-- Исходный текст --
# # # #
Фестиваль поэзии – почти как свадьба: шумно, весело и пьяно.
В.М.Васнецов. Царевна-лягушка. 1918–1926. Дом-музей В.М.Васнецова. Москва
Справедливости ради: были не все. Могли бы, но тогда слушателей пришлось бы из «Арт’эрии» выносить.
Терпеливейшие одолели оба фестивальных дня, пришедшихся на выходные, то есть всю крупноблочную программу, где сочетались несочетаемые и сочленялись несочленимые. Баланс на «Литератерре» стал излишней риторической фигурой – кто значился, тот и выступил. Все, кроме верховного жреца «Терры»: Арсений Гончуков, созвавший всех, оказавшихся в зоне его личной досягаемости, в «завершительный» день ничего не читал, а предпочел оставить слово друзьям. Мужской поступок. Впрочем, как все, что делает Гонч.
Что же случилось? Москва получила новый большой поэтический фестиваль. Нужно ли это ей? Как оказалось, да. Присягаю: люди не расходились до последнего. Ничем таким не мог привлечь их поздний ужин, объявленный в конце, – сидели ради стихов. Пришли, конечно, слушать городских любимцев – Родионова и Емелина, но ведь и после них остались дослушивать остальных. Что до поэтического биеннале Бунимовича, проходящего раз в два года, – оно другое. Просто другое. Предъявлять к нему оскорбленные счета не хочется – предприятие международное, призванное единить культуры, и поэтому на биеннале, при всей его хлебосольности, попадают люди определенного, что ли, сорта, со стихами, нацеленными на интерзвук. Приглашаемый туда неформально, как многие, я всегда ощущал, что круг тамошних избранных никогда не включит добрых знакомых: биеннале – «для своих», вроде аристократического салона, в предбаннике которого можно, конечно, и постоять, и даже с барского стола выкушать, но слово имеют в основном иностранные посланники и местные персоны, «близкие ко двору».
У фестиваля, который затеял Гонч, другая нота: он не самозванно-аристократический, а демократический, и, может быть, в первую очередь для тех, кто не в чести у биеннальцев, хотя эти среды пересекаются. Среди гонч-фестивальцев куда больше тех, кого не переводят на иностранные языки и вряд ли будут – связи не те. Гонч-фестиваль направлен внутрь, а не вовне. Гонч – это Россия. Что же такое «русская нота»? Чуть меньше истерии, но больше тоски, если не само безумие, то способ его избегнуть. А как избегают в России? Хрясь кулаком по столу. И еще поплясать, попеть, схватить жизнь за грудки и хорошенько встряхнуть.
У верлибристов западной ориентации желание торжествовать над материей давно атрофировалось – они прилежно играют по правилам тех, кого им перевели. А правила эти весьма несложны: современный человек в европейской интерпретации – это интеллектуальный маргинал, и чем больше он умеет находить выгод в созданной ему социальной яме, тем больше ему рукоплещут. Послушное следование евростандартам долгое время раздражало тех, кого на биеннале звали не читать, а задавленно слушать, как презентуют себя служители весьма странного – безмускульного, текущего сквозь пальцы культа.
# # # #
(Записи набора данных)

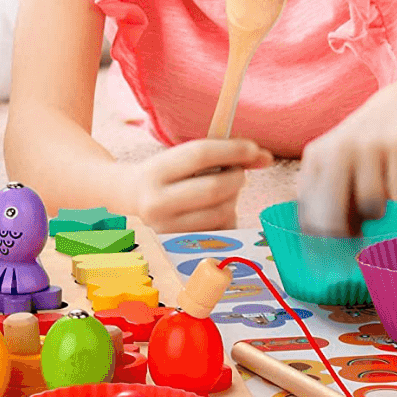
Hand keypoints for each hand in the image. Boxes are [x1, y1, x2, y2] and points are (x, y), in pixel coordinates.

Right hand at [121, 138, 273, 232]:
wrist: (130, 201)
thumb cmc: (165, 175)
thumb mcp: (180, 158)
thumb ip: (220, 154)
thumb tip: (266, 158)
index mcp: (154, 172)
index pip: (199, 155)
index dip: (233, 150)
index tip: (254, 148)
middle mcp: (156, 203)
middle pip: (215, 188)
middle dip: (237, 177)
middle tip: (237, 172)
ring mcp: (168, 229)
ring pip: (223, 212)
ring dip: (233, 199)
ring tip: (221, 192)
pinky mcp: (181, 248)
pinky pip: (223, 232)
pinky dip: (227, 218)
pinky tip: (214, 211)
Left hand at [298, 80, 396, 236]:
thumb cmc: (366, 144)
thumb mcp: (335, 158)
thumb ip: (324, 190)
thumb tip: (319, 237)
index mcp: (317, 156)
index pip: (308, 205)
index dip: (315, 237)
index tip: (323, 258)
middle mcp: (338, 150)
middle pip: (333, 211)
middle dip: (343, 237)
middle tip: (354, 248)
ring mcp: (368, 148)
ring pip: (370, 205)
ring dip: (377, 216)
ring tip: (380, 206)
# # # #
-- Задание --
Продолжите текст о фестивале поэзии «Литератерра», начав сразу после его последнего предложения. Записи здесь ни при чем.

-- Готовое решение --
И отчасти долгое и порой весьма недоуменное («и это вот – поэзия?!») ожидание воплотилось в Гонче, который явился из Нижнего и созвал всех, кого любит. Так и надо. Хаотически – да, без разбора, кто прав, а кто статусен, – гуляй! И кому он надобен, этот разбор? Приходи и сработай, как учили, – не за славу, а за душу. Это поэзия, которую я понимаю и которую способен запоминать и потом любить. Что-то, конечно, опадает со слуха позавчерашней шелухой, но что-то вдруг оживает и саднит под ложечкой эхом призрачной сопричастности. На мерзость – мерзость, на любовь – любовь. Да, в программу затесалась пара откровенных еще подмастерьев, но в общем чтецам удалось создать напряжение, которое продержало людей в зале до самого конца.
Лихорадка слушаний не утихает в Москве вот уже третий, кажется, год, когда вдруг стало в три, в четыре раза больше и площадок для выступлений, и даже самих книг. Мы тонем в стихах, словно пытаемся выпить океан соломинкой слуха. Тысячи нас готовы бродить по волшебному лесу созвучий, ища согласия с ними. «Да-да-да, и я бы сказал точно так же! Почему это простое, важное не пришло в голову мне, а явилось другому? Конечно, потому что тот, другой, оказался достойнее меня. Может быть, чище, может быть, праведнее. Наивнее, умнее, чувственнее, честнее!» – так нужно думать о чужих удачах. Не в зловещей тишине, а в благоговейной, а в смехе и хохоте после скоморошьих рулад, там, где возможна разрядка, а не всос в себя закордонных неврозов и подражаний им.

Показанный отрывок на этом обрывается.